━━ Data for the task ━━

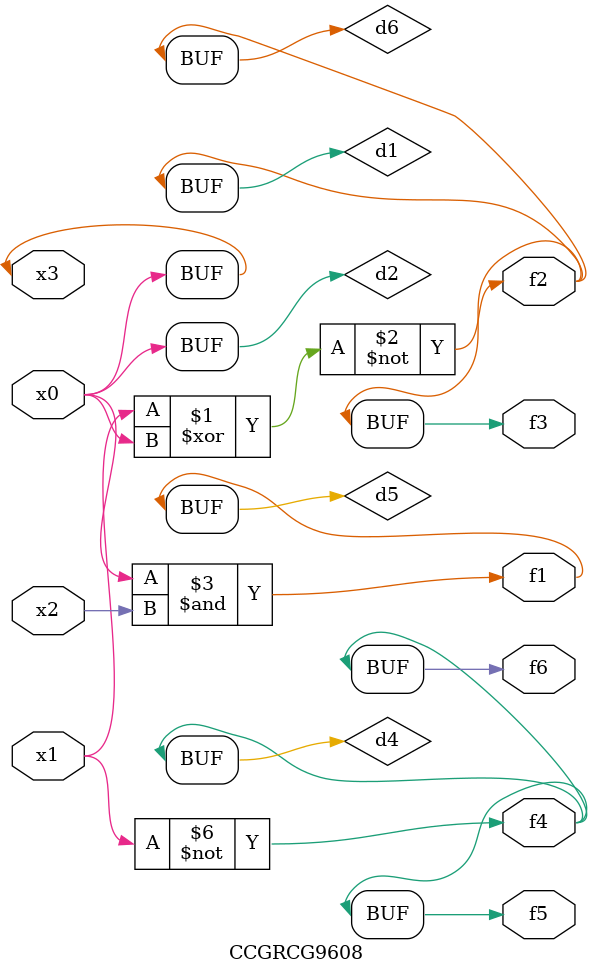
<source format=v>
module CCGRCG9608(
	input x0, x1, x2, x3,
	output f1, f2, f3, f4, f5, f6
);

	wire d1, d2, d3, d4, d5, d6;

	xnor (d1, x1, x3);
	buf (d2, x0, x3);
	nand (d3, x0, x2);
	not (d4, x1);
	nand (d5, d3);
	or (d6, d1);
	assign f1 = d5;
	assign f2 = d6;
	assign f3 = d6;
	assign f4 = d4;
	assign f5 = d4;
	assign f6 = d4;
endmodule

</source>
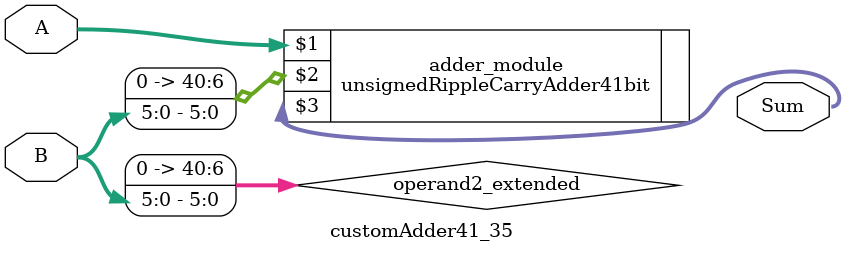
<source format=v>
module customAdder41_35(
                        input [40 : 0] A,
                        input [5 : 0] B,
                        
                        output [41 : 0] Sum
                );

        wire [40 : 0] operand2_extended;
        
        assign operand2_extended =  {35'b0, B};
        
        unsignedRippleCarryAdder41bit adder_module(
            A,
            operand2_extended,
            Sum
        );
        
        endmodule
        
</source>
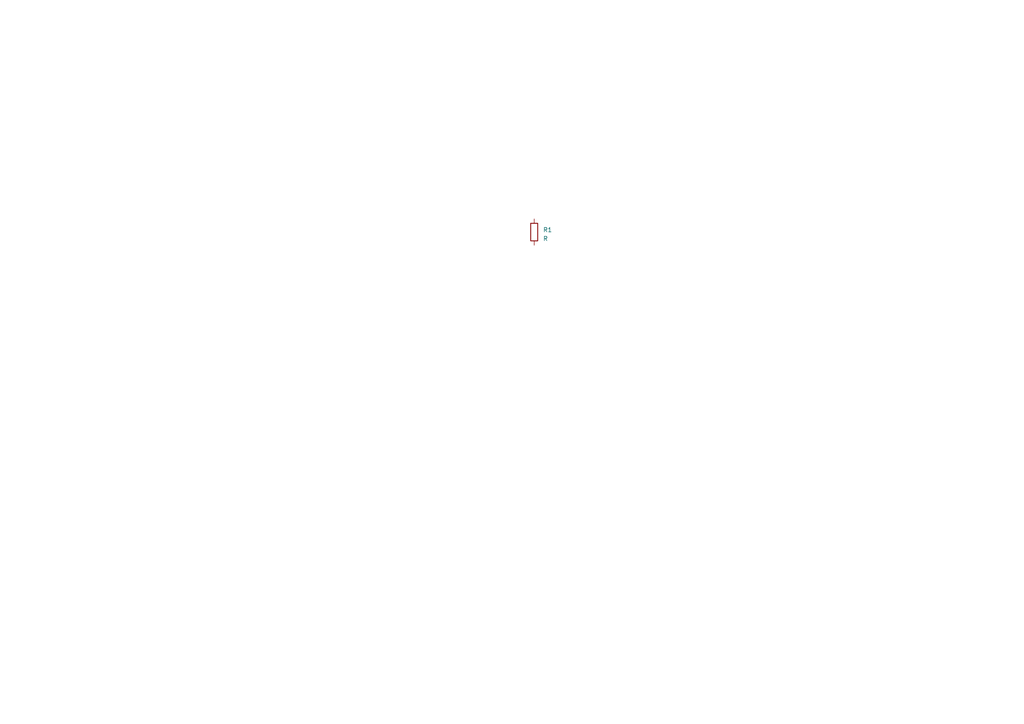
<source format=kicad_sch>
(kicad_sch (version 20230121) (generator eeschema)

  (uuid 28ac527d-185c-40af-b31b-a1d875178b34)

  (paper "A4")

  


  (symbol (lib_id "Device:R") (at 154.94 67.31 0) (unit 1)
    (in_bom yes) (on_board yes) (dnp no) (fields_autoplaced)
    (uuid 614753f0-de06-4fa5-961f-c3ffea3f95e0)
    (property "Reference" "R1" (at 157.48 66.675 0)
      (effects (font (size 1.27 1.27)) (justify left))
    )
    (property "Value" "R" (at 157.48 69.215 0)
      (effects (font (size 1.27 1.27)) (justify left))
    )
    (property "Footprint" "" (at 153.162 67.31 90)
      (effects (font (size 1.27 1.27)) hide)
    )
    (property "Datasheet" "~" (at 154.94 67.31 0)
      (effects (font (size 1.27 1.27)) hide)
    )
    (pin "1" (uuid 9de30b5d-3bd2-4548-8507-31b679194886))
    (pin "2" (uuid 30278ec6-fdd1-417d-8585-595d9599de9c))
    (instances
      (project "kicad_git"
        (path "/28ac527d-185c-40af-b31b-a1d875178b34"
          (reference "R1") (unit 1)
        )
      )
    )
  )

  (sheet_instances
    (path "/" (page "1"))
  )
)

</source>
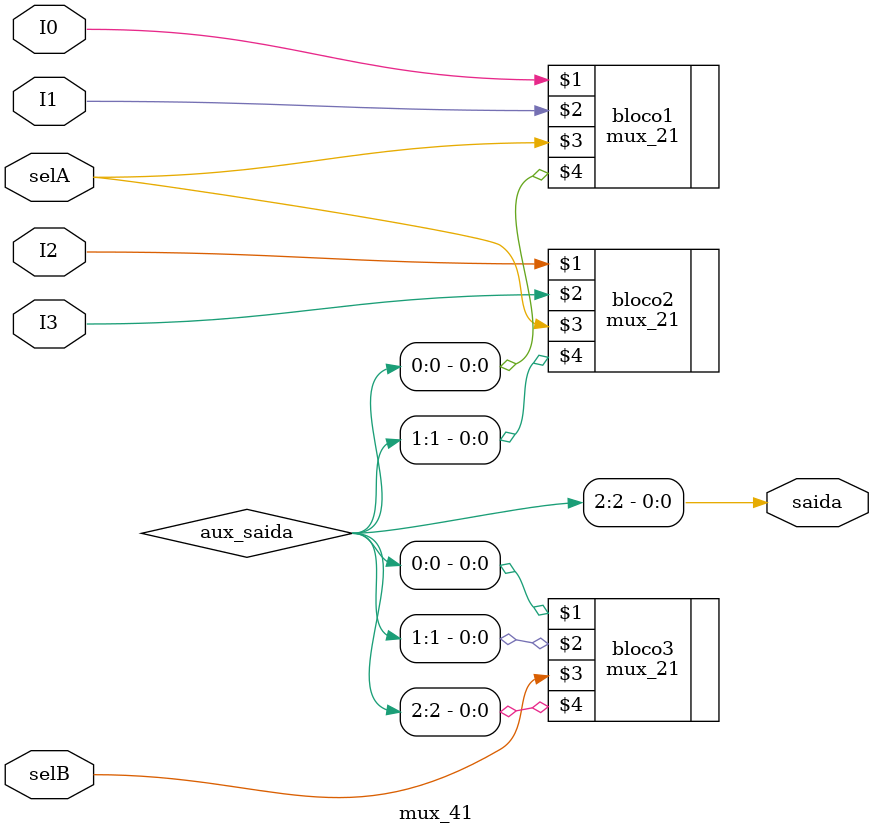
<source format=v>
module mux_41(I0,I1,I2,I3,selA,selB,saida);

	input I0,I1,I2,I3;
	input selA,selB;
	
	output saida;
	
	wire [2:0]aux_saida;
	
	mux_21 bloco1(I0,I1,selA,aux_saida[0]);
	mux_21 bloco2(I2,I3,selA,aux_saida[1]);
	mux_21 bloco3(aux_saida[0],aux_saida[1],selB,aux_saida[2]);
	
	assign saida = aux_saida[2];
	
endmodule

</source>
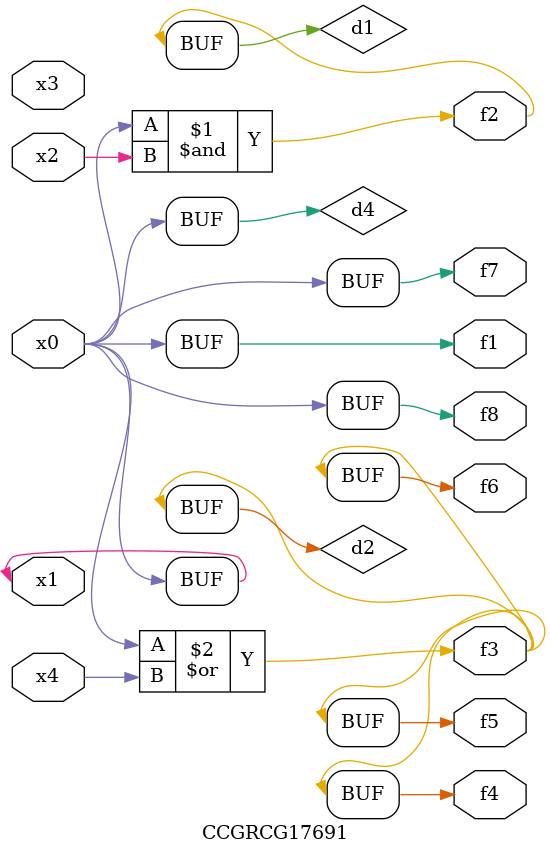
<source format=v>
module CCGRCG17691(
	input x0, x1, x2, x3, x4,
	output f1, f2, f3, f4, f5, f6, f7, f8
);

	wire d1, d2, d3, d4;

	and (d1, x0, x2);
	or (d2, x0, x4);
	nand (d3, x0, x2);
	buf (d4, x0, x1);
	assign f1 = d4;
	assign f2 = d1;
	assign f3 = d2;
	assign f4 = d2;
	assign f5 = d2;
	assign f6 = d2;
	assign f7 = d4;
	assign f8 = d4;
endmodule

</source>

━━━

What this task involves —
Would you please return every line in the listing where "output" shows up?

Answer to this exercise —
	output f1, f2, f3, f4, f5, f6
                        output [41 : 0] Sum
	output saida;
	output f1, f2, f3, f4, f5, f6, f7, f8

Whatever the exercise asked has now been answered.